If you are doing it manually, setting up an llms.txt file takes about 30 minutes. You write a structured summary of your business -- name, location, services, unique selling points -- and save it as a plain text file at your domain root (yoursite.com/llms.txt). Markdown mirrors take longer because you need one for each page on your site, but the process is straightforward: create a clean markdown version of each page's content and serve it alongside the HTML. For Summit Wraps, I built a Python script that generates all 27 markdown mirrors automatically in about 15 seconds. If you are using Claude Code, you can describe what you want and have the entire setup -- llms.txt, mirrors, and schema -- built in a single session. The deep-dive guides for each file walk through every step: llms.txt guide at /guides/llms-txt/ and markdown mirrors guide at /guides/markdown-mirrors/.

Will this work for any type of business?+

Yes, with one caveat: your business needs a website with real content. The 3-file system works for service businesses, local shops, e-commerce stores, SaaS companies, consultants, freelancers -- any business that has a web presence and wants AI tools to understand and recommend it. The key is that your content must be substantive. A one-page site with nothing but a logo and a phone number will not generate AI recommendations regardless of what files you add. AI tools recommend businesses they can understand deeply, which means your site needs detailed service descriptions, location information, pricing context, and proof of quality. The 3-file system makes that existing content machine-readable. It does not replace the need for good content -- it makes good content discoverable by AI.

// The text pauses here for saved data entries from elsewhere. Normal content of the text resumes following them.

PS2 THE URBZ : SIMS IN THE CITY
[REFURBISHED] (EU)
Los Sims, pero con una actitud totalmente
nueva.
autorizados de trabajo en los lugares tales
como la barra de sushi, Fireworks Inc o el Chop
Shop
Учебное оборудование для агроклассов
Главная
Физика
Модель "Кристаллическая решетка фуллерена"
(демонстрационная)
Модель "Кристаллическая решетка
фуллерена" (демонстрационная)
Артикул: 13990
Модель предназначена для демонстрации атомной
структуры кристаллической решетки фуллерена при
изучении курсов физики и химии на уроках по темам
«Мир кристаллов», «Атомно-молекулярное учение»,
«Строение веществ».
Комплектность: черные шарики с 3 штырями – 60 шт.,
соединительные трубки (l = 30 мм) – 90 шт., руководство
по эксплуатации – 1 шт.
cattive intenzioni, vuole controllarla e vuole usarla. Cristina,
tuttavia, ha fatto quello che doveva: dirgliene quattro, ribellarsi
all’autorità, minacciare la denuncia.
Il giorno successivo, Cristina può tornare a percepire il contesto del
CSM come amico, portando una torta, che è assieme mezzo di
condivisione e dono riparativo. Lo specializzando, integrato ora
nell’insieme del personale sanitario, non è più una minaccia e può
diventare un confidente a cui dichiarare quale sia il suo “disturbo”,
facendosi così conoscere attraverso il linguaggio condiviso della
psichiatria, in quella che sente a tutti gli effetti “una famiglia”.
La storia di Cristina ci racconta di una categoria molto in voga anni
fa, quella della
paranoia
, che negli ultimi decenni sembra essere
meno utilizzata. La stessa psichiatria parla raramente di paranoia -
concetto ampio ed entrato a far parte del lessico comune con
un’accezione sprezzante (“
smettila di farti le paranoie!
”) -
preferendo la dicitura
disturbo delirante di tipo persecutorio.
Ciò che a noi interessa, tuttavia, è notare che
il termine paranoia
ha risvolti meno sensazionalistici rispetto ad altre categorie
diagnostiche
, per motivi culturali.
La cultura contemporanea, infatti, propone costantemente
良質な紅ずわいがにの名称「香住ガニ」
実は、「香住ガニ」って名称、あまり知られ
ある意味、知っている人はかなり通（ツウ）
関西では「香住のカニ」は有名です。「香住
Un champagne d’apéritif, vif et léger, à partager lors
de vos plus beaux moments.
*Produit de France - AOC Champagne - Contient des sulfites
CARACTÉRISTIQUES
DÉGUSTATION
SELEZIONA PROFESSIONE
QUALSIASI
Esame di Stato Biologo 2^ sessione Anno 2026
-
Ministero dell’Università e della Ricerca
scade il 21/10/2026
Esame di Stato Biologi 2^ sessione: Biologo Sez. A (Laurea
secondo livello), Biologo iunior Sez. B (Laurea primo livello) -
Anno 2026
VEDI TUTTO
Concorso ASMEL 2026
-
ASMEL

Is this the same as traditional SEO?+

No, and this distinction matters. Traditional SEO optimizes your website for Google's search crawler -- you are competing for position on a results page with ten blue links. AI optimization makes your content readable by large language models like ChatGPT, Claude, Perplexity, and Gemini. These AI tools do not show a list of results. They give a direct recommendation, often naming one or two businesses. That means the upside of being recommended by AI is dramatically higher than ranking on page one of Google -- there is no position two. The tactics are also different. Google cares about backlinks, page speed, and keyword density. AI tools care about structured content, clear descriptions, and machine-readable formats like llms.txt and markdown. The good news is that both strategies are complementary. But the 3-file system specifically targets AI recommendation engines in a way that traditional SEO does not.